Posted by lhc on May 10, 2012 at 9:45 PM (Answer #1)
High School Teacher
Editor lhc is correct, though I would also add that author Harper Lee based the fictitious town of Maycomb on her actual hometown, Monroeville, Alabama. I have visited Monroeville and have found it to be a small town that values its literary heritage and maintains as much as possible the small-town people and down-South values of which Lee writes in her novel.
Unfortunately, some of the "down-South values" prevalent during 1930s Alabama involved some incredibly racist attitudes and overall prejudiced actions. This is where Scout's teacher's disparaging comments about Tom Robinson come into play. Scout recalls:
Well, coming out of the courthouse that night Miss Gates [...] [said] it's time somebody taught 'em a lesson, they were gettin' way above themselves, an' the next thing they think they can do is marry us (Lee 331).
This quote speaks to the racism and hypocrisy of the era -- and insinuates that the "education" Scout is getting seems to perpetuate ignorance rather than the pursuit of knowledge.

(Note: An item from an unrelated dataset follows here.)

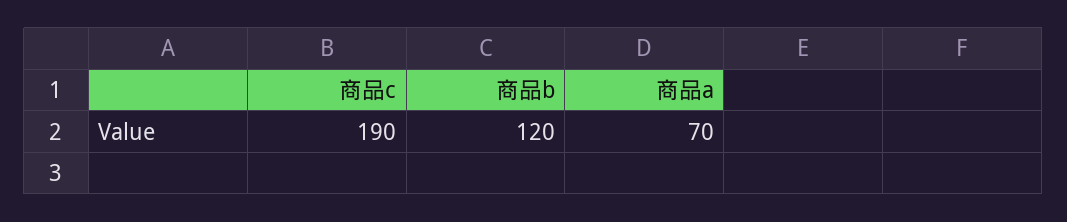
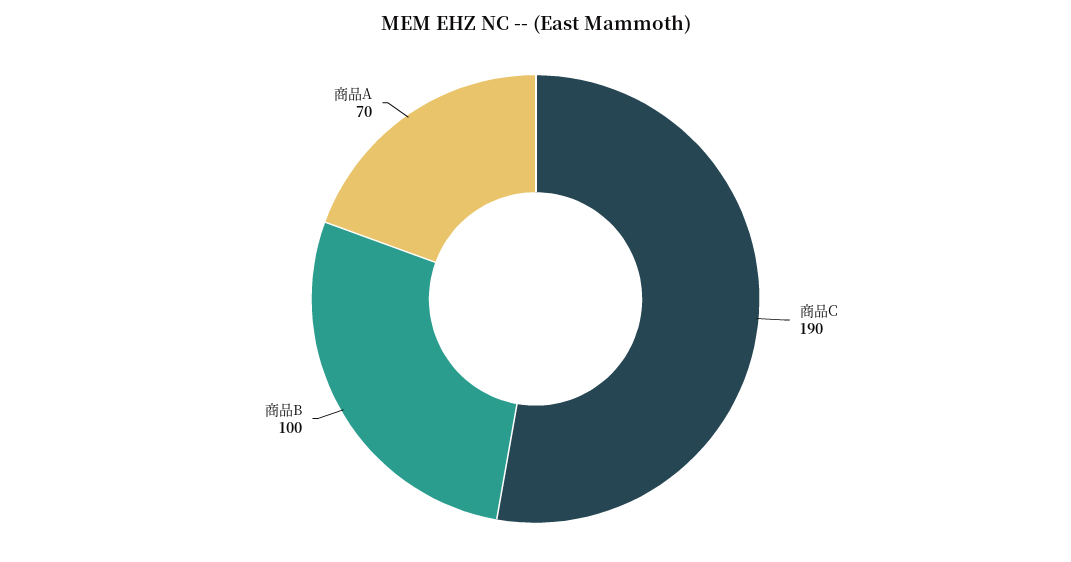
商品b: 120 -> 100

Earlier in the novel, Miss Caroline, Scout's first grade teacher, even tells Scout, in so many words, that being completely literate in the first grade is not normal, commanding,
"Now you tell your father not to teach you any more. It's best to begin reading with a fresh mind. You tell him I'll take over from here and try to undo the damage."

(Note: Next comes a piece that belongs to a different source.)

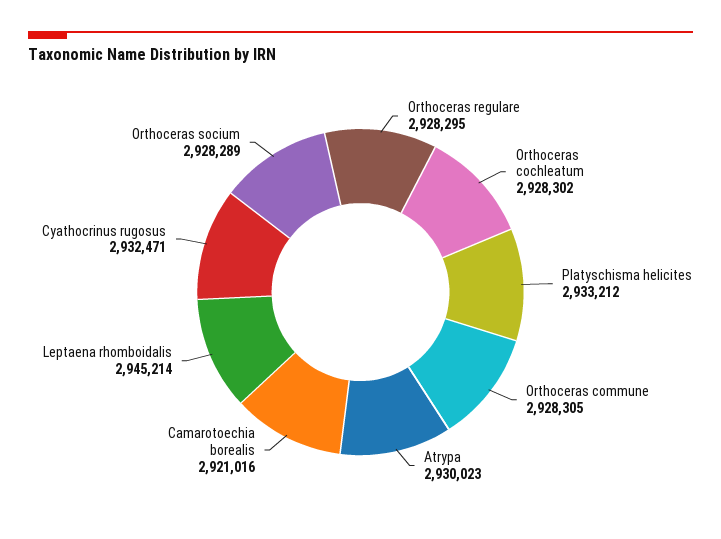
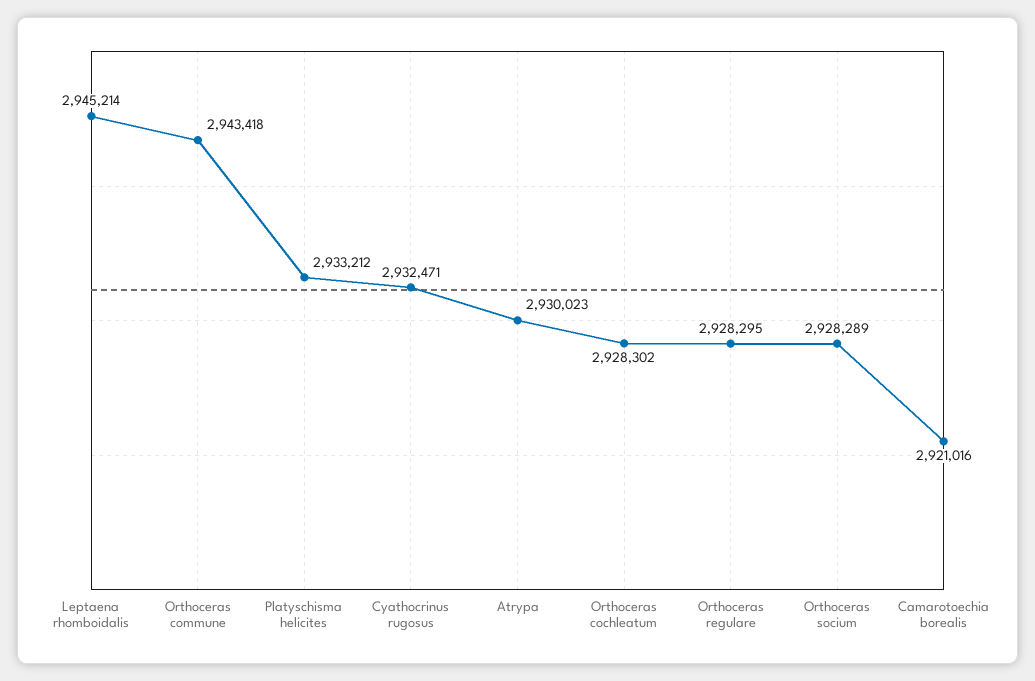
Orthoceras commune: 2928305 -> 2943418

She then proceeds to demean Atticus by reminding Scout that he is not a teacher, but she is (Lee 23). This instance of perpetuating ignorance rather than knowledge seems, in this case, to stem from Miss Caroline's personal feelings of inadequacy and her need to feel superior. Location and societal expectations also play into this discouragement of learning (many of Scout's peers did not take education seriously, which she mentions in her comment that many of them were repeating first grade -- page 22)
Throughout the novel, Scout's teachers are just as much products of their environment as their students. Sometimes caving in to societal expectations (and the lack thereof), they can tend to follow popular opinion or the status quo.